> [Problem to work on] Please change every "Transcribe" in the records below to "Write out" and copy out the rest of each line unchanged.

+++ Data for processing +++

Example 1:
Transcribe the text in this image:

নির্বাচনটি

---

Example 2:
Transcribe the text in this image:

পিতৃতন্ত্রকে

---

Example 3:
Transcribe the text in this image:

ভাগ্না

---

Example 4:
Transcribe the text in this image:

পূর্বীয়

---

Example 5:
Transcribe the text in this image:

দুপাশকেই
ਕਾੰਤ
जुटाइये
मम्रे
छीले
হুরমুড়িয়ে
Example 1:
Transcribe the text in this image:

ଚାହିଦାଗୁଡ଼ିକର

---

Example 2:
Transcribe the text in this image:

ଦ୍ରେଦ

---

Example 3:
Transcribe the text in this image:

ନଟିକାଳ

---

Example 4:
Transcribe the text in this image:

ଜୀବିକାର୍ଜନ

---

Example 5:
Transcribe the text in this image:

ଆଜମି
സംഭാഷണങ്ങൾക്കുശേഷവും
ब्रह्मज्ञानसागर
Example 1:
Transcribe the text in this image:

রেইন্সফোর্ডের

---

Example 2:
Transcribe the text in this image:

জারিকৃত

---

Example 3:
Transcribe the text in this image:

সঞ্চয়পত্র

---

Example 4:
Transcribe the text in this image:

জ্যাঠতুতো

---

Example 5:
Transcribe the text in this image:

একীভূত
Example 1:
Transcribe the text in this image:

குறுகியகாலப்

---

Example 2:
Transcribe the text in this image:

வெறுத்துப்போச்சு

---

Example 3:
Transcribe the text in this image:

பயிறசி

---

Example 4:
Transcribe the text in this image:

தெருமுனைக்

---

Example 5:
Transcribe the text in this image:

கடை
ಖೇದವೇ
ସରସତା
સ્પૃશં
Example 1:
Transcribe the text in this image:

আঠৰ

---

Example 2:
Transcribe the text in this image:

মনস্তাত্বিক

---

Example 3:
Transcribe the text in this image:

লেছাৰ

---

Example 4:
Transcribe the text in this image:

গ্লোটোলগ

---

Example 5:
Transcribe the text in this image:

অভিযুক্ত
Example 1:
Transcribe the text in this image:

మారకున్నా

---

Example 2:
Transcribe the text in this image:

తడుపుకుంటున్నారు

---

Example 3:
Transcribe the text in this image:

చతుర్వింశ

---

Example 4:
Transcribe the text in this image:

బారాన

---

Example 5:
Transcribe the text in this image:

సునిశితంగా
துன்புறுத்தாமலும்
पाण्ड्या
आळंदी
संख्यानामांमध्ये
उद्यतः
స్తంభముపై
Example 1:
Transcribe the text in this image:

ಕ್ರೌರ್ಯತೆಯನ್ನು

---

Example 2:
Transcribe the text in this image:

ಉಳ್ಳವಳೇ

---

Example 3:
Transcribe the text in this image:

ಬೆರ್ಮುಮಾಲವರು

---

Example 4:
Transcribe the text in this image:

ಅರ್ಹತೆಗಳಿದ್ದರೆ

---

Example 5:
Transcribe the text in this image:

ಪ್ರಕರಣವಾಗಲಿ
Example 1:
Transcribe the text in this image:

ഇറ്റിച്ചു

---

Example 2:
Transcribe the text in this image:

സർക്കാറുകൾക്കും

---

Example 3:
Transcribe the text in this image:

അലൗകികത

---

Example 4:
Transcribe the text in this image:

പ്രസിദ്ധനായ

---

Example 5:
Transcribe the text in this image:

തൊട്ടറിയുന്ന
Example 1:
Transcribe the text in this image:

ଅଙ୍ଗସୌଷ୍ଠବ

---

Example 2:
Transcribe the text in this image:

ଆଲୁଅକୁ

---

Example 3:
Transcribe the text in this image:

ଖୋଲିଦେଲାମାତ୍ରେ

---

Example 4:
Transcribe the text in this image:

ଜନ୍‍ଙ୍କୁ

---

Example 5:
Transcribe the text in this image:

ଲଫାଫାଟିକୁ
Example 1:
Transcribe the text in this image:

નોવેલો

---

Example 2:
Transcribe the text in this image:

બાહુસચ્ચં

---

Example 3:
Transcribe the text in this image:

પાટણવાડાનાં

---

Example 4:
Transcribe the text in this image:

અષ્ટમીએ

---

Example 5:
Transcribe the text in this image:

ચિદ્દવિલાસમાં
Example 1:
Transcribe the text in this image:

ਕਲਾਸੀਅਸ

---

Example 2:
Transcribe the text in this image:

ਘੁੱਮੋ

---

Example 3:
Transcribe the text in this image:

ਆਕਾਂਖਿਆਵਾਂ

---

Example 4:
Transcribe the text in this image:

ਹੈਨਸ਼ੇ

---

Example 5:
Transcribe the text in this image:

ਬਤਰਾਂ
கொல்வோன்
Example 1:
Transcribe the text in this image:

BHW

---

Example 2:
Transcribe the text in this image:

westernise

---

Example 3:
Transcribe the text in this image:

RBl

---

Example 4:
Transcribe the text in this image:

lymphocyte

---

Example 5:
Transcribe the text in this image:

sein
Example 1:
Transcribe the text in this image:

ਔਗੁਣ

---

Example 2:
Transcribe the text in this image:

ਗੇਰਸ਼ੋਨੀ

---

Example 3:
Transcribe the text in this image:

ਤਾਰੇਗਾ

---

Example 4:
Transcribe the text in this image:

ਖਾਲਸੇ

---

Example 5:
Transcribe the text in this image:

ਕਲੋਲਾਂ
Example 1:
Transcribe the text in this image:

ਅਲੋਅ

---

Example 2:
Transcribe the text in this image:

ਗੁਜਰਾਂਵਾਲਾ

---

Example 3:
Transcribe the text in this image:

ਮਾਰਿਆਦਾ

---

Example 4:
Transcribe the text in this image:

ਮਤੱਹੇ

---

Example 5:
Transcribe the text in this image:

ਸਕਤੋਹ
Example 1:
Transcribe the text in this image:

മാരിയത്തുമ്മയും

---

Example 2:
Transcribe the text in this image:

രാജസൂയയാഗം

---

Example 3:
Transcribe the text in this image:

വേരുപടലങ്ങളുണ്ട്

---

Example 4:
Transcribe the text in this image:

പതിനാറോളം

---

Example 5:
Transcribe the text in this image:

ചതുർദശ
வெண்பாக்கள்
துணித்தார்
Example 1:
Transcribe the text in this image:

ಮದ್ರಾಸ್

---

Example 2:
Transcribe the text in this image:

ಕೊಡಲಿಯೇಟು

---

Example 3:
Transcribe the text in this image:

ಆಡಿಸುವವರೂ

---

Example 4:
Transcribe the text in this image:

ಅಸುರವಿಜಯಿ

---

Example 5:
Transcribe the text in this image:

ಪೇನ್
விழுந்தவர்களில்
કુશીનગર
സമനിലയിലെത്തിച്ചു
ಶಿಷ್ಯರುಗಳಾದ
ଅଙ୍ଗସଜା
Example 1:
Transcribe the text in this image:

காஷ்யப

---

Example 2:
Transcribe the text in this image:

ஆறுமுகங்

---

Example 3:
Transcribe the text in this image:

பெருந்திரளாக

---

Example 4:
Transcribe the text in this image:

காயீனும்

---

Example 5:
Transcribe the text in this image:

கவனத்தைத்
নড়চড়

+++

> [Written solution]
Example 1:
Write out the text in this image:

নির্বাচনটি

---

Example 2:
Write out the text in this image:

পিতৃতন্ত্রকে

---

Example 3:
Write out the text in this image:

ভাগ্না

---

Example 4:
Write out the text in this image:

পূর্বীয়

---

Example 5:
Write out the text in this image:

দুপাশকেই
ਕਾੰਤ
जुटाइये
मम्रे
छीले
হুরমুড়িয়ে
Example 1:
Write out the text in this image:

ଚାହିଦାଗୁଡ଼ିକର

---

Example 2:
Write out the text in this image:

ଦ୍ରେଦ

---

Example 3:
Write out the text in this image:

ନଟିକାଳ

---

Example 4:
Write out the text in this image:

ଜୀବିକାର୍ଜନ

---

Example 5:
Write out the text in this image:

ଆଜମି
സംഭാഷണങ്ങൾക്കുശേഷവും
ब्रह्मज्ञानसागर
Example 1:
Write out the text in this image:

রেইন্সফোর্ডের

---

Example 2:
Write out the text in this image:

জারিকৃত

---

Example 3:
Write out the text in this image:

সঞ্চয়পত্র

---

Example 4:
Write out the text in this image:

জ্যাঠতুতো

---

Example 5:
Write out the text in this image:

একীভূত
Example 1:
Write out the text in this image:

குறுகியகாலப்

---

Example 2:
Write out the text in this image:

வெறுத்துப்போச்சு

---

Example 3:
Write out the text in this image:

பயிறசி

---

Example 4:
Write out the text in this image:

தெருமுனைக்

---

Example 5:
Write out the text in this image:

கடை
ಖೇದವೇ
ସରସତା
સ્પૃશં
Example 1:
Write out the text in this image:

আঠৰ

---

Example 2:
Write out the text in this image:

মনস্তাত্বিক

---

Example 3:
Write out the text in this image:

লেছাৰ

---

Example 4:
Write out the text in this image:

গ্লোটোলগ

---

Example 5:
Write out the text in this image:

অভিযুক্ত
Example 1:
Write out the text in this image:

మారకున్నా

---

Example 2:
Write out the text in this image:

తడుపుకుంటున్నారు

---

Example 3:
Write out the text in this image:

చతుర్వింశ

---

Example 4:
Write out the text in this image:

బారాన

---

Example 5:
Write out the text in this image:

సునిశితంగా
துன்புறுத்தாமலும்
पाण्ड्या
आळंदी
संख्यानामांमध्ये
उद्यतः
స్తంభముపై
Example 1:
Write out the text in this image:

ಕ್ರೌರ್ಯತೆಯನ್ನು

---

Example 2:
Write out the text in this image:

ಉಳ್ಳವಳೇ

---

Example 3:
Write out the text in this image:

ಬೆರ್ಮುಮಾಲವರು

---

Example 4:
Write out the text in this image:

ಅರ್ಹತೆಗಳಿದ್ದರೆ

---

Example 5:
Write out the text in this image:

ಪ್ರಕರಣವಾಗಲಿ
Example 1:
Write out the text in this image:

ഇറ്റിച്ചു

---

Example 2:
Write out the text in this image:

സർക്കാറുകൾക്കും

---

Example 3:
Write out the text in this image:

അലൗകികത

---

Example 4:
Write out the text in this image:

പ്രസിദ്ധനായ

---

Example 5:
Write out the text in this image:

തൊട്ടറിയുന്ന
Example 1:
Write out the text in this image:

ଅଙ୍ଗସୌଷ୍ଠବ

---

Example 2:
Write out the text in this image:

ଆଲୁଅକୁ

---

Example 3:
Write out the text in this image:

ଖୋଲିଦେଲାମାତ୍ରେ

---

Example 4:
Write out the text in this image:

ଜନ୍‍ଙ୍କୁ

---

Example 5:
Write out the text in this image:

ଲଫାଫାଟିକୁ
Example 1:
Write out the text in this image:

નોવેલો

---

Example 2:
Write out the text in this image:

બાહુસચ્ચં

---

Example 3:
Write out the text in this image:

પાટણવાડાનાં

---

Example 4:
Write out the text in this image:

અષ્ટમીએ

---

Example 5:
Write out the text in this image:

ચિદ્દવિલાસમાં
Example 1:
Write out the text in this image:

ਕਲਾਸੀਅਸ

---

Example 2:
Write out the text in this image:

ਘੁੱਮੋ

---

Example 3:
Write out the text in this image:

ਆਕਾਂਖਿਆਵਾਂ

---

Example 4:
Write out the text in this image:

ਹੈਨਸ਼ੇ

---

Example 5:
Write out the text in this image:

ਬਤਰਾਂ
கொல்வோன்
Example 1:
Write out the text in this image:

BHW

---

Example 2:
Write out the text in this image:

westernise

---

Example 3:
Write out the text in this image:

RBl

---

Example 4:
Write out the text in this image:

lymphocyte

---

Example 5:
Write out the text in this image:

sein
Example 1:
Write out the text in this image:

ਔਗੁਣ

---

Example 2:
Write out the text in this image:

ਗੇਰਸ਼ੋਨੀ

---

Example 3:
Write out the text in this image:

ਤਾਰੇਗਾ

---

Example 4:
Write out the text in this image:

ਖਾਲਸੇ

---

Example 5:
Write out the text in this image:

ਕਲੋਲਾਂ
Example 1:
Write out the text in this image:

ਅਲੋਅ

---

Example 2:
Write out the text in this image:

ਗੁਜਰਾਂਵਾਲਾ

---

Example 3:
Write out the text in this image:

ਮਾਰਿਆਦਾ

---

Example 4:
Write out the text in this image:

ਮਤੱਹੇ

---

Example 5:
Write out the text in this image:

ਸਕਤੋਹ
Example 1:
Write out the text in this image:

മാരിയത്തുമ്മയും

---

Example 2:
Write out the text in this image:

രാജസൂയയാഗം

---

Example 3:
Write out the text in this image:

വേരുപടലങ്ങളുണ്ട്

---

Example 4:
Write out the text in this image:

പതിനാറോളം

---

Example 5:
Write out the text in this image:

ചതുർദശ
வெண்பாக்கள்
துணித்தார்
Example 1:
Write out the text in this image:

ಮದ್ರಾಸ್

---

Example 2:
Write out the text in this image:

ಕೊಡಲಿಯೇಟು

---

Example 3:
Write out the text in this image:

ಆಡಿಸುವವರೂ

---

Example 4:
Write out the text in this image:

ಅಸುರವಿಜಯಿ

---

Example 5:
Write out the text in this image:

ಪೇನ್
விழுந்தவர்களில்
કુશીનગર
സമനിലയിലെത്തിച്ചു
ಶಿಷ್ಯರುಗಳಾದ
ଅଙ୍ଗସଜା
Example 1:
Write out the text in this image:

காஷ்யப

---

Example 2:
Write out the text in this image:

ஆறுமுகங்

---

Example 3:
Write out the text in this image:

பெருந்திரளாக

---

Example 4:
Write out the text in this image:

காயீனும்

---

Example 5:
Write out the text in this image:

கவனத்தைத்
নড়চড়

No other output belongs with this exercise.